Accordingly, we hold that petitioner was not a dealer but was, instead, a trader in commodities. He is not, therefore, entitled to compute his gains from dealing in commodities' futures by the use of inventories*81 and his expenses are deductible under section 212 instead of section 162 of the Internal Revenue Code.

The remaining issue involves the deductibility of moving expenses of $263. The Commissioner disallowed the deduction because petitioners "moved less than 20 miles when they changed their residence." Petitioners introduced no evidence at trial on this issue but set forth facts in their reply brief. We do not find them as facts because they were not presented at trial or stipulated. Nevertheless, because petitioners were not represented by counsel we will consider them only because if we assume the facts to be true (which we do), respondent's position is sustained.

On June 30, 1967, petitioners moved from a residence in Sherman Oaks, California to motels in Van Nuys and Santa Monica and stored their furniture in Northridge. Petitioner was employed by Hughes Aerospace Co. at its Culver City facility and was being transferred to the Hughes facility in Canoga Park. Northridge is 9 miles from Canoga Park.

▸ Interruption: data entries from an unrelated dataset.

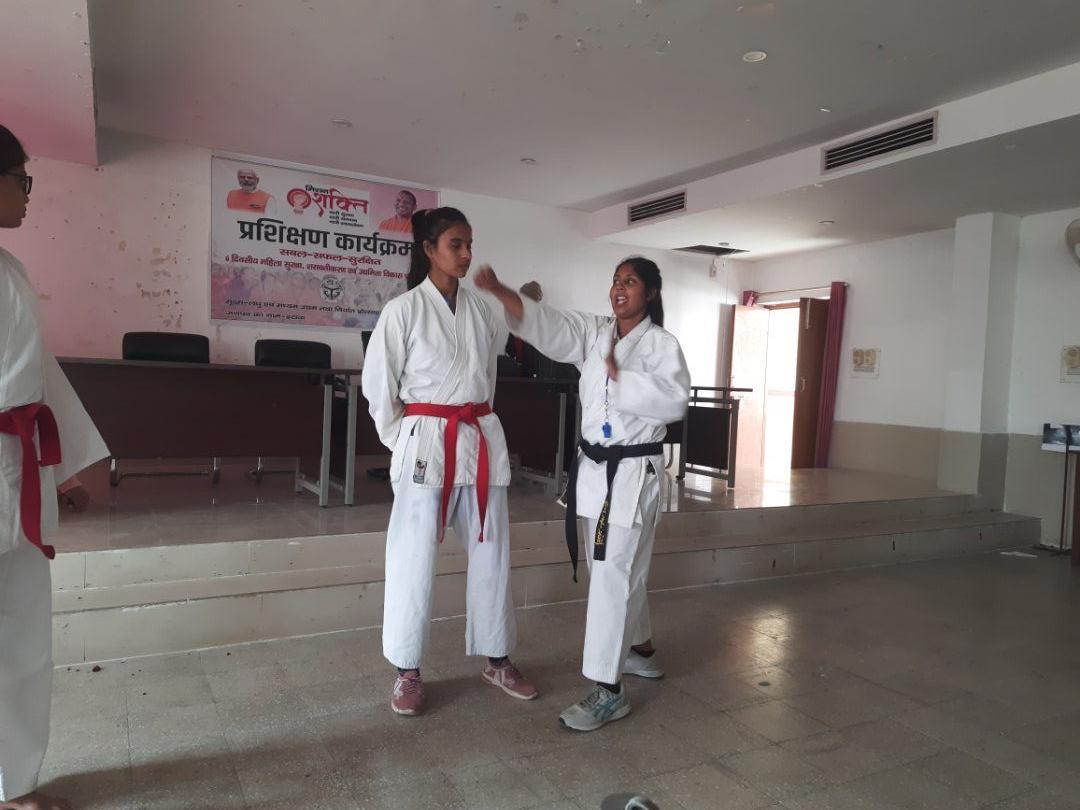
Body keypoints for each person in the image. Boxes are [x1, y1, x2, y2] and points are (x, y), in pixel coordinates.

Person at [475, 257, 689, 732]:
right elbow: (548, 324)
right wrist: (502, 289)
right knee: (613, 568)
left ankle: (608, 690)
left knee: (613, 574)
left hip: (630, 473)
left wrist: (622, 377)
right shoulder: (596, 333)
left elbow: (675, 401)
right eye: (615, 280)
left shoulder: (662, 345)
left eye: (630, 281)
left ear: (651, 293)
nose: (619, 287)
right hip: (596, 470)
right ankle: (641, 651)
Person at [361, 207, 537, 716]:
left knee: (492, 551)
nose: (465, 254)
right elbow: (379, 388)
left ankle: (497, 658)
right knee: (412, 557)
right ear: (429, 249)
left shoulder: (482, 311)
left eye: (469, 245)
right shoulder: (403, 310)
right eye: (455, 244)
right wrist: (406, 439)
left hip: (477, 438)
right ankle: (407, 669)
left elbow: (487, 379)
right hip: (425, 443)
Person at [1, 125, 109, 810]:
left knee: (21, 635)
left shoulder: (11, 270)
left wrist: (65, 467)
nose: (28, 193)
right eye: (21, 179)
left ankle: (12, 784)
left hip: (17, 471)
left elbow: (37, 376)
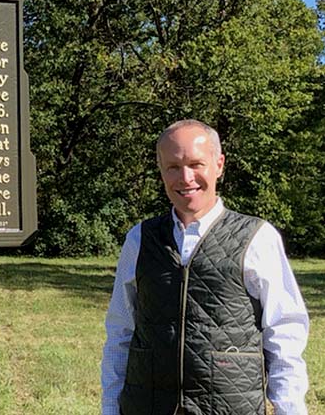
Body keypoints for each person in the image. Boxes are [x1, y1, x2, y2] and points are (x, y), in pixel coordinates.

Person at [100, 119, 309, 415]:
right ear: (161, 170)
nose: (185, 178)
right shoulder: (139, 239)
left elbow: (284, 333)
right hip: (147, 404)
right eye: (173, 166)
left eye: (196, 164)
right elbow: (120, 331)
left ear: (219, 164)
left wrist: (290, 409)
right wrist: (110, 408)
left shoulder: (257, 238)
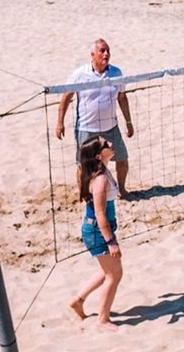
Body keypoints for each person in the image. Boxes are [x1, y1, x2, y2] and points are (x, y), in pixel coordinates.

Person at [55, 37, 135, 196]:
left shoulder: (116, 73)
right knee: (83, 165)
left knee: (122, 159)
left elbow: (122, 98)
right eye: (102, 51)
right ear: (93, 55)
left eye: (108, 51)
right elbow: (66, 98)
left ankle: (122, 190)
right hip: (86, 128)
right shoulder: (80, 74)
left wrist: (129, 122)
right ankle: (83, 193)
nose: (106, 54)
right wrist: (60, 123)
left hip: (110, 127)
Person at [69, 136, 125, 328]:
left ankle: (78, 300)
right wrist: (111, 242)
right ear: (99, 156)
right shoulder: (99, 180)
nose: (111, 143)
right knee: (115, 275)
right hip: (98, 230)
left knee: (107, 270)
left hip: (100, 228)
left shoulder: (101, 171)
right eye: (105, 144)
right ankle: (103, 320)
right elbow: (100, 214)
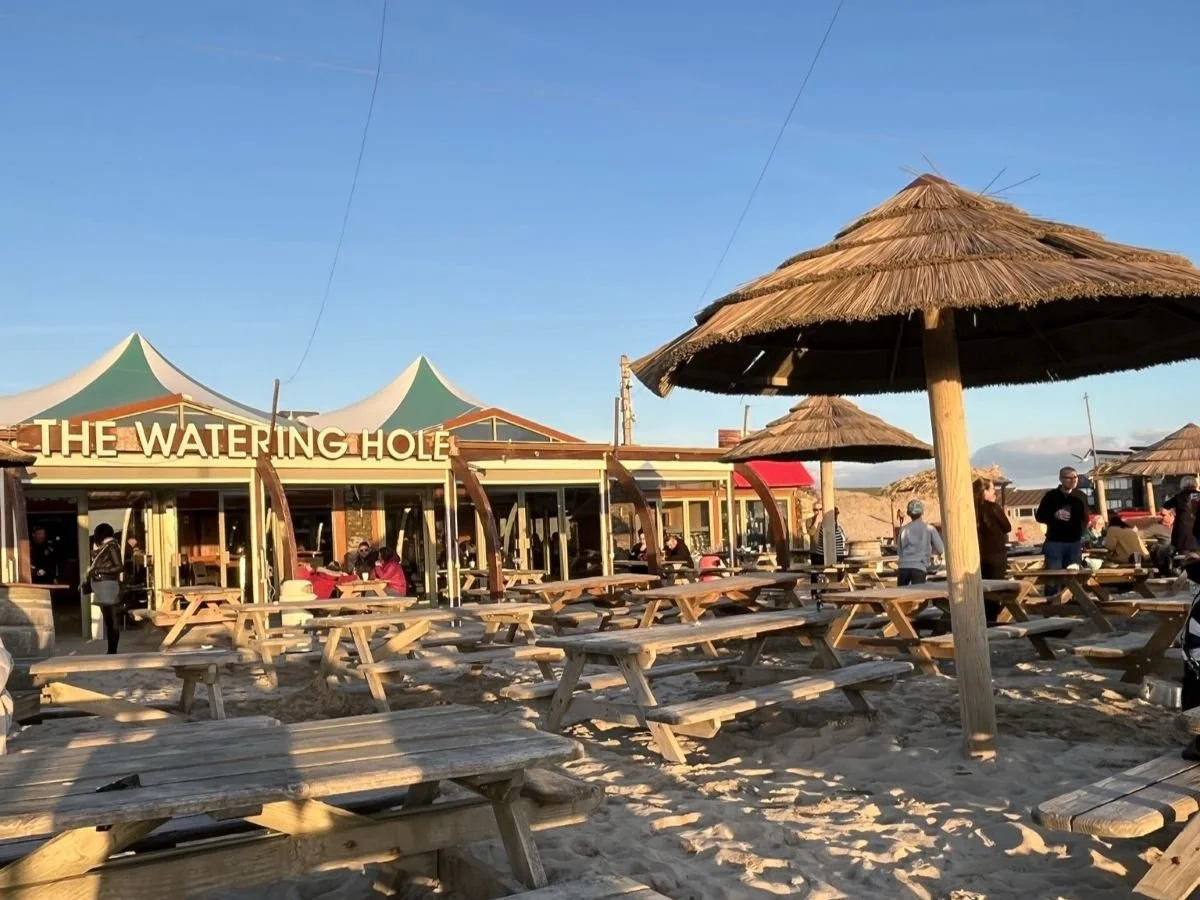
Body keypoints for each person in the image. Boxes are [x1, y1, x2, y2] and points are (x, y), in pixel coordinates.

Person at [1034, 466, 1088, 577]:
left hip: (1074, 543)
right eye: (1069, 477)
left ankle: (1072, 595)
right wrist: (1054, 515)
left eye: (1075, 477)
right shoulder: (1051, 496)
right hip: (1055, 542)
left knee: (1074, 578)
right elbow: (1039, 516)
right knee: (1054, 577)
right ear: (1061, 479)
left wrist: (1081, 534)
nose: (1073, 480)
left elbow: (1085, 518)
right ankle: (1052, 595)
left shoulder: (1081, 496)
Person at [974, 478, 1012, 621]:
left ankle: (983, 616)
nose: (994, 492)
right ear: (984, 492)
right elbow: (1007, 527)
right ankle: (992, 617)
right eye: (991, 489)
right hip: (996, 554)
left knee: (982, 587)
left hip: (979, 554)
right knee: (995, 587)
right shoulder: (993, 507)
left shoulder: (971, 508)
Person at [85, 523, 123, 654]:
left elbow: (119, 567)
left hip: (108, 586)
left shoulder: (112, 547)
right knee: (108, 621)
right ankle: (111, 650)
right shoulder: (104, 547)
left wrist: (99, 570)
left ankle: (112, 651)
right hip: (102, 587)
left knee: (112, 621)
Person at [896, 500, 943, 586]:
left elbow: (899, 551)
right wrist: (933, 554)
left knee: (901, 597)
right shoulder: (929, 529)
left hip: (903, 567)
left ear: (908, 513)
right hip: (919, 566)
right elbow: (940, 548)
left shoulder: (903, 529)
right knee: (919, 596)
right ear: (922, 512)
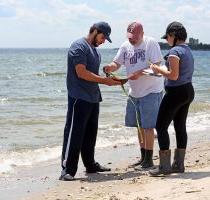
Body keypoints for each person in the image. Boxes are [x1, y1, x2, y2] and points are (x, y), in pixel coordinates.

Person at [60, 22, 121, 181]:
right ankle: (67, 170)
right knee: (74, 134)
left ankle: (90, 164)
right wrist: (104, 81)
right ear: (95, 31)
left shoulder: (95, 51)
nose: (102, 41)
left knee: (90, 135)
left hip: (93, 97)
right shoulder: (79, 46)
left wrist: (107, 75)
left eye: (105, 39)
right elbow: (81, 73)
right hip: (78, 97)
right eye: (102, 37)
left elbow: (92, 74)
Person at [103, 21, 164, 170]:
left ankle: (149, 160)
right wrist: (109, 67)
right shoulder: (126, 45)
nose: (132, 39)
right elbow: (116, 63)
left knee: (148, 126)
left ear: (142, 34)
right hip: (134, 92)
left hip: (151, 90)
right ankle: (143, 157)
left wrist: (140, 73)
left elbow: (157, 66)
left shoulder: (151, 43)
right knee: (139, 126)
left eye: (135, 37)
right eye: (130, 37)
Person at [149, 21, 195, 176]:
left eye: (167, 37)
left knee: (160, 126)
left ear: (174, 36)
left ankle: (164, 166)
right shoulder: (187, 50)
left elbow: (173, 76)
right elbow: (179, 73)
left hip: (176, 92)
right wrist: (163, 70)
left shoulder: (175, 51)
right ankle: (178, 165)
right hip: (188, 90)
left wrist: (157, 69)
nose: (166, 40)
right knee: (180, 126)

From June 30 to November 22, petitioner sought other employment using a Culver City post office box as petitioners had no established residence during*82 that period. He was employed by TRW Systems on November 13, 1967 at its Redondo Beach facility and purchased a residence in El Segundo. The El Segundo residence is 7 miles from the TRW facility and 36 miles from Northridge. The last motel occupied by petitioners prior to moving to their residence at El Segundo was located 22 miles from Canoga Park and 15 miles from TRW.

The deduction claimed was for the move of petitioners' household goods from Sherman Oaks to Northridge. Petitioner was reimbursed by TRW for moving household goods from Northridge to El Segundo.

Section 217 of the Code provides for the deduction of moving expenses. Respondent contends that petitioner did not satisfy the minimum distance requirement of section 217(c) of the Code.

The deduction is not allowable unless the distance between the taxpayer's new principal place of work and his former residence exceeds by at least 20 miles the distance between his former principal place of work and such former residence. Sec. 1.217-1(c) (2) (i), Income Tax Regs. Petitioners contend that Northridge was their "former residence." Petitioners never lived in Northridge. They stored their household goods in Northridge*83 when they moved out of their residence in Sherman Oaks. The term "former residence" refers to the taxpayer's principal residence before his departure for his new principal place of work and does not include seasonal residences. Sec. 1.217-2(b) (8).

When petitioners moved from their residence in Sherman Oaks it was because petitioner was going to work in Canoga Park. The "former residence" as that term is used in the regulations, is Sherman Oaks. It cannot be Northridge because petitioners never resided there. Applying the facts to section 1.217-1(c) (2) (i), Income Tax Regs., therefore, the distance from Redondo Beach to Sherman Oaks must be more than 20 miles farther than the distance from Sherman Oaks to Canoga Park.

The distance from Sherman Oaks to Canoga Park is 9 miles. Petitioner put on no proof as to the distance from Sherman Oaks to Redondo Beach but we take judicial notice of the distance from a map using the most direct freeway route and find the distance to be approximately 23 miles. In order for petitioners to prevail, the distance would have to be more than 29 miles. We conclude that petitioners failed to establish that they come within the distance requirement*84 of section 217(c) of the Code and the Commissioner's disallowance of the deduction is sustained.

Decision will be entered under Rule 155.


Footnotes

  • 1. All Code section references are to the Internal Revenue Code of 1954, as amended in effect for the calendar year 1968.